Pendant près de trois minutes, trois membres de l'exécutif du Syndicat uni du transport, local 591, s'en prennent à « la façon d'agir de la STO » et au président du transporteur public, Gilles Carpentier.

« La STO brime les libertés fondamentales d'expression de ses employés et du syndicat tout en étant en train de créer un climat épouvantable au travail », y mentionne le président syndical Félix Gendron, avant d'affirmer que « plusieurs mesures disciplinaires » ont été émises lundi.

M. Gendron termine son allocution en déclarant que le syndicat trouve « épouvantable la façon d'agir de la STO sous le régime de M. Carpentier, qui ressemble énormément à un régime que nous connaissons au sud de nos frontières ». Il dit également espérer que la STO « accepte l'arbitrage tel que proposé par le médiateur, ce qui mettrait fin immédiatement au conflit ».

Joint par Le Droit, M. Gendron n'a pas voulu s'étendre davantage sur les propos qu'il tient dans cette vidéo ayant été partagée sur la page Facebook du syndicat, ni même confirmer qu'il a voulu comparer Gilles Carpentier au président américain Donald Trump.

Le vice-président du syndicat, Guy Gosselin, affirme pour sa part dans la vidéo que « M. Carpentier est un antisyndicaliste ».

« Si la STO refuse l'arbitrage tel que proposé par le médiateur ce mercredi, il sera évident également que la STO et M. Carpentier ne veulent pas que le conflit se règle », mentionne M. Gosselin, qui vient de se faire imposer une suspension de trois jours.

« Depuis le début de la grève le 20 janvier, l'employeur a donné plus de 95 jours de suspension aux chauffeurs et employés de soutien, a pour sa part mentionné un autre membre de l'exécutif syndical, Steve Beaudin.
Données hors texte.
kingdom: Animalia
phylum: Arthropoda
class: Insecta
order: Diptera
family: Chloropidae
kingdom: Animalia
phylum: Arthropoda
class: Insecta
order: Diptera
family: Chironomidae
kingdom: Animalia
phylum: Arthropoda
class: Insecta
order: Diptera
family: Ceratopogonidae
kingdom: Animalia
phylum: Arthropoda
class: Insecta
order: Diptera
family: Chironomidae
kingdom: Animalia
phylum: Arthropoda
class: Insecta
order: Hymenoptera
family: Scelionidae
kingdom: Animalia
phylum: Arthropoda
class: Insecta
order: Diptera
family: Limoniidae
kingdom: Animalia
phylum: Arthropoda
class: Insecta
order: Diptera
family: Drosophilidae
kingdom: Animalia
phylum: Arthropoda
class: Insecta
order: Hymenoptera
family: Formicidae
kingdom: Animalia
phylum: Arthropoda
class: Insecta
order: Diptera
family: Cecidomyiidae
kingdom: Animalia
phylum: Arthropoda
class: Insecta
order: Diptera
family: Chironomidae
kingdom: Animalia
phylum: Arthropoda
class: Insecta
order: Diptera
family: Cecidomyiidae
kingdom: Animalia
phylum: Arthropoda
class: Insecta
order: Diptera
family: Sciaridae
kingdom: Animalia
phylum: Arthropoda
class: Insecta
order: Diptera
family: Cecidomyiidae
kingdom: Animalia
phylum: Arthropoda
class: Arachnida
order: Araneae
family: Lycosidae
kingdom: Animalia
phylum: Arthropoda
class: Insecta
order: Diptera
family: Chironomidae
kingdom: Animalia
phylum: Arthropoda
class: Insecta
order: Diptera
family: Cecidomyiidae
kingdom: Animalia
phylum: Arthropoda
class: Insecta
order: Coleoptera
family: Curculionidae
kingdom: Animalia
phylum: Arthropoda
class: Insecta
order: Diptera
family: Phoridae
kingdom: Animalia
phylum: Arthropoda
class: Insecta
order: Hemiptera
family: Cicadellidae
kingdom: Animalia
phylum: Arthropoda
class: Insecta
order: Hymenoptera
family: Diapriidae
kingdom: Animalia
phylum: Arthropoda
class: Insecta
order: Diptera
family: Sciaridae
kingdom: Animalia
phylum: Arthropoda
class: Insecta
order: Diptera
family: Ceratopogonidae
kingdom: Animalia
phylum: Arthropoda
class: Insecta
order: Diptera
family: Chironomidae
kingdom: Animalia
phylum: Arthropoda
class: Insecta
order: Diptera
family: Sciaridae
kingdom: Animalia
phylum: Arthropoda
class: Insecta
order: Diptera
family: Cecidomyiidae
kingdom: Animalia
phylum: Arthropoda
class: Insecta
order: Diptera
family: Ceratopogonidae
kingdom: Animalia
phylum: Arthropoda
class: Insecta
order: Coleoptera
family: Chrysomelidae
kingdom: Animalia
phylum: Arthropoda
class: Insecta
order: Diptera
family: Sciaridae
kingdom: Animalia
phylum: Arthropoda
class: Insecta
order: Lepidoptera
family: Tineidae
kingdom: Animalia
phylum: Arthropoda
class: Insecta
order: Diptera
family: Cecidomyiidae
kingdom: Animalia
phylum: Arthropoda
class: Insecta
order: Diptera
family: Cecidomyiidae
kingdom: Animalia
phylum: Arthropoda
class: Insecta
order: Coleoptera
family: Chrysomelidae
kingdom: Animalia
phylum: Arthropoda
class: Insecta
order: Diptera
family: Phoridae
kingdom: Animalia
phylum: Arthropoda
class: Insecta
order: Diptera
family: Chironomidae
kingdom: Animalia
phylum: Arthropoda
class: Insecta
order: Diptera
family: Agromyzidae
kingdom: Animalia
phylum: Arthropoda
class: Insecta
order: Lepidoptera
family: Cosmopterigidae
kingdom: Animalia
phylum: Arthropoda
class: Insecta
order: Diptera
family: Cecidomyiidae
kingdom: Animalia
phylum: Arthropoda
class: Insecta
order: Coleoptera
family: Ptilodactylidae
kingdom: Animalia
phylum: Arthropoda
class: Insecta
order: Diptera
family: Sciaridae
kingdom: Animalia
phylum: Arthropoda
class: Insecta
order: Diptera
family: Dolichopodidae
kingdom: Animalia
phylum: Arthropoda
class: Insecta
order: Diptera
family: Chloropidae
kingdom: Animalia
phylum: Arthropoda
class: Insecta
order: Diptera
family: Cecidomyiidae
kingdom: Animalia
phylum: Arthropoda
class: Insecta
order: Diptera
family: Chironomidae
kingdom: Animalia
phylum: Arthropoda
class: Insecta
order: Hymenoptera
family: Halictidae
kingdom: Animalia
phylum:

Alors que M. Carpentier prétend faire des pieds et des mains pour offrir le meilleur service à la clientèle, comment voulez-vous maximiser le service lorsqu'on suspend ses employés ? »

Gilles Carpentier a fait savoir par le biais de la porte-parole de la STO, lundi, qu'il ne souhaitait pas réagir au contenu de cette vidéo syndicale.